*Instructions to follow*:
Say the data back exactly as it is written below.

*Records for the exercise*:
┌──

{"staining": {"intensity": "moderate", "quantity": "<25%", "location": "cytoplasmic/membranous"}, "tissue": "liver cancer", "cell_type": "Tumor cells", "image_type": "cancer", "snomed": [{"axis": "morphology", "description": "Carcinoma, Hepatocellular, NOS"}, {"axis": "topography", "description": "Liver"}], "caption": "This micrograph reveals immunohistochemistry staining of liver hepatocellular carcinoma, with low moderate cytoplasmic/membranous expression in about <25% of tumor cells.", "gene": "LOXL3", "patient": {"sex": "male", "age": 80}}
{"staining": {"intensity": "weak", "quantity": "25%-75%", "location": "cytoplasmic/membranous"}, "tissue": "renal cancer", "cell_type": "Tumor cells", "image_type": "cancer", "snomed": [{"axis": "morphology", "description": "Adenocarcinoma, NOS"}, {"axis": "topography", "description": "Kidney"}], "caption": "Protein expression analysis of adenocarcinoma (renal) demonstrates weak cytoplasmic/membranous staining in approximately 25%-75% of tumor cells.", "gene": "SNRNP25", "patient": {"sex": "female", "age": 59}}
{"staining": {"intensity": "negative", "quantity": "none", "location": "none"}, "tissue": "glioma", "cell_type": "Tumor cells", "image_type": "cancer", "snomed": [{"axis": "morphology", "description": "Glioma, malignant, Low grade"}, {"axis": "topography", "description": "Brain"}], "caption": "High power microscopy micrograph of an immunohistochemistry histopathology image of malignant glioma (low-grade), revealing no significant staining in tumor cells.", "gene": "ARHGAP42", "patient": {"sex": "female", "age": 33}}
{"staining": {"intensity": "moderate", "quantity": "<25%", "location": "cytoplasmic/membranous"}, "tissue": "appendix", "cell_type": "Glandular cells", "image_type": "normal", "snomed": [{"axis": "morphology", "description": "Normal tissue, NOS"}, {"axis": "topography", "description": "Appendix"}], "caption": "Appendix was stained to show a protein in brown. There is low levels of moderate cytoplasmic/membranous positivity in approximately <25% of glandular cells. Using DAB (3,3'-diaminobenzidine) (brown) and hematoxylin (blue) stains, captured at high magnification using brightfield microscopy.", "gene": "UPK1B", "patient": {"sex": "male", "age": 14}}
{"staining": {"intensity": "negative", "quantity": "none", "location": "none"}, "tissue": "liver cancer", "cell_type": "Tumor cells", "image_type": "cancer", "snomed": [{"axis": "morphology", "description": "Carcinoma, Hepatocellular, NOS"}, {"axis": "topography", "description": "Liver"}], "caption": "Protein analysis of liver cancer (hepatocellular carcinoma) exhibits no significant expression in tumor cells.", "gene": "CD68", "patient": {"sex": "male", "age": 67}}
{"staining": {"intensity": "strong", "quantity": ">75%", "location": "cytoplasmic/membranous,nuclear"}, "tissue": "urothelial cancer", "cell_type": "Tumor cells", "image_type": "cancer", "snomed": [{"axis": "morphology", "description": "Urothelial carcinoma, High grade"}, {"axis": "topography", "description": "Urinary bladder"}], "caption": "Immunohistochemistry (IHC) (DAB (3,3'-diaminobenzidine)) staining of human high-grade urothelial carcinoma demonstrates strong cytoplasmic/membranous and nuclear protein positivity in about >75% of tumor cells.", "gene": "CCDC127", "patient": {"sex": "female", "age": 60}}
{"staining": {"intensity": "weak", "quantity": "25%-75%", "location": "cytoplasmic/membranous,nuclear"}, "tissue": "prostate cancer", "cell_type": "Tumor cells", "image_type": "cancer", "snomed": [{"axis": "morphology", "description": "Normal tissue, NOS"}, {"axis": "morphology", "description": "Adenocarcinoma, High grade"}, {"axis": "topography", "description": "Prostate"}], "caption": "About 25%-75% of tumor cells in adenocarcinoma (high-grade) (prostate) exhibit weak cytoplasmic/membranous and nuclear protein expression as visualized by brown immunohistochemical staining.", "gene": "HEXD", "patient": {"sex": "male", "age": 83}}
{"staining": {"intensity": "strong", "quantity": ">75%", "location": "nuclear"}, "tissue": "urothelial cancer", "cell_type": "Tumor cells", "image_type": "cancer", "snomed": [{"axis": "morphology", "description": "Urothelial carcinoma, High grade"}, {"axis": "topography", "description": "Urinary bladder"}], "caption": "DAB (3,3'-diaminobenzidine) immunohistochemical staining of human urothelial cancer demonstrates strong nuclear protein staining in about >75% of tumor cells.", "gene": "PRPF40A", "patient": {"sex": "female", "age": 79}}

└──

*Exercise solution*:
{"staining": {"intensity": "moderate", "quantity": "<25%", "location": "cytoplasmic/membranous"}, "tissue": "liver cancer", "cell_type": "Tumor cells", "image_type": "cancer", "snomed": [{"axis": "morphology", "description": "Carcinoma, Hepatocellular, NOS"}, {"axis": "topography", "description": "Liver"}], "caption": "This micrograph reveals immunohistochemistry staining of liver hepatocellular carcinoma, with low moderate cytoplasmic/membranous expression in about <25% of tumor cells.", "gene": "LOXL3", "patient": {"sex": "male", "age": 80}}
{"staining": {"intensity": "weak", "quantity": "25%-75%", "location": "cytoplasmic/membranous"}, "tissue": "renal cancer", "cell_type": "Tumor cells", "image_type": "cancer", "snomed": [{"axis": "morphology", "description": "Adenocarcinoma, NOS"}, {"axis": "topography", "description": "Kidney"}], "caption": "Protein expression analysis of adenocarcinoma (renal) demonstrates weak cytoplasmic/membranous staining in approximately 25%-75% of tumor cells.", "gene": "SNRNP25", "patient": {"sex": "female", "age": 59}}
{"staining": {"intensity": "negative", "quantity": "none", "location": "none"}, "tissue": "glioma", "cell_type": "Tumor cells", "image_type": "cancer", "snomed": [{"axis": "morphology", "description": "Glioma, malignant, Low grade"}, {"axis": "topography", "description": "Brain"}], "caption": "High power microscopy micrograph of an immunohistochemistry histopathology image of malignant glioma (low-grade), revealing no significant staining in tumor cells.", "gene": "ARHGAP42", "patient": {"sex": "female", "age": 33}}
{"staining": {"intensity": "moderate", "quantity": "<25%", "location": "cytoplasmic/membranous"}, "tissue": "appendix", "cell_type": "Glandular cells", "image_type": "normal", "snomed": [{"axis": "morphology", "description": "Normal tissue, NOS"}, {"axis": "topography", "description": "Appendix"}], "caption": "Appendix was stained to show a protein in brown. There is low levels of moderate cytoplasmic/membranous positivity in approximately <25% of glandular cells. Using DAB (3,3'-diaminobenzidine) (brown) and hematoxylin (blue) stains, captured at high magnification using brightfield microscopy.", "gene": "UPK1B", "patient": {"sex": "male", "age": 14}}
{"staining": {"intensity": "negative", "quantity": "none", "location": "none"}, "tissue": "liver cancer", "cell_type": "Tumor cells", "image_type": "cancer", "snomed": [{"axis": "morphology", "description": "Carcinoma, Hepatocellular, NOS"}, {"axis": "topography", "description": "Liver"}], "caption": "Protein analysis of liver cancer (hepatocellular carcinoma) exhibits no significant expression in tumor cells.", "gene": "CD68", "patient": {"sex": "male", "age": 67}}
{"staining": {"intensity": "strong", "quantity": ">75%", "location": "cytoplasmic/membranous,nuclear"}, "tissue": "urothelial cancer", "cell_type": "Tumor cells", "image_type": "cancer", "snomed": [{"axis": "morphology", "description": "Urothelial carcinoma, High grade"}, {"axis": "topography", "description": "Urinary bladder"}], "caption": "Immunohistochemistry (IHC) (DAB (3,3'-diaminobenzidine)) staining of human high-grade urothelial carcinoma demonstrates strong cytoplasmic/membranous and nuclear protein positivity in about >75% of tumor cells.", "gene": "CCDC127", "patient": {"sex": "female", "age": 60}}
{"staining": {"intensity": "weak", "quantity": "25%-75%", "location": "cytoplasmic/membranous,nuclear"}, "tissue": "prostate cancer", "cell_type": "Tumor cells", "image_type": "cancer", "snomed": [{"axis": "morphology", "description": "Normal tissue, NOS"}, {"axis": "morphology", "description": "Adenocarcinoma, High grade"}, {"axis": "topography", "description": "Prostate"}], "caption": "About 25%-75% of tumor cells in adenocarcinoma (high-grade) (prostate) exhibit weak cytoplasmic/membranous and nuclear protein expression as visualized by brown immunohistochemical staining.", "gene": "HEXD", "patient": {"sex": "male", "age": 83}}
{"staining": {"intensity": "strong", "quantity": ">75%", "location": "nuclear"}, "tissue": "urothelial cancer", "cell_type": "Tumor cells", "image_type": "cancer", "snomed": [{"axis": "morphology", "description": "Urothelial carcinoma, High grade"}, {"axis": "topography", "description": "Urinary bladder"}], "caption": "DAB (3,3'-diaminobenzidine) immunohistochemical staining of human urothelial cancer demonstrates strong nuclear protein staining in about >75% of tumor cells.", "gene": "PRPF40A", "patient": {"sex": "female", "age": 79}}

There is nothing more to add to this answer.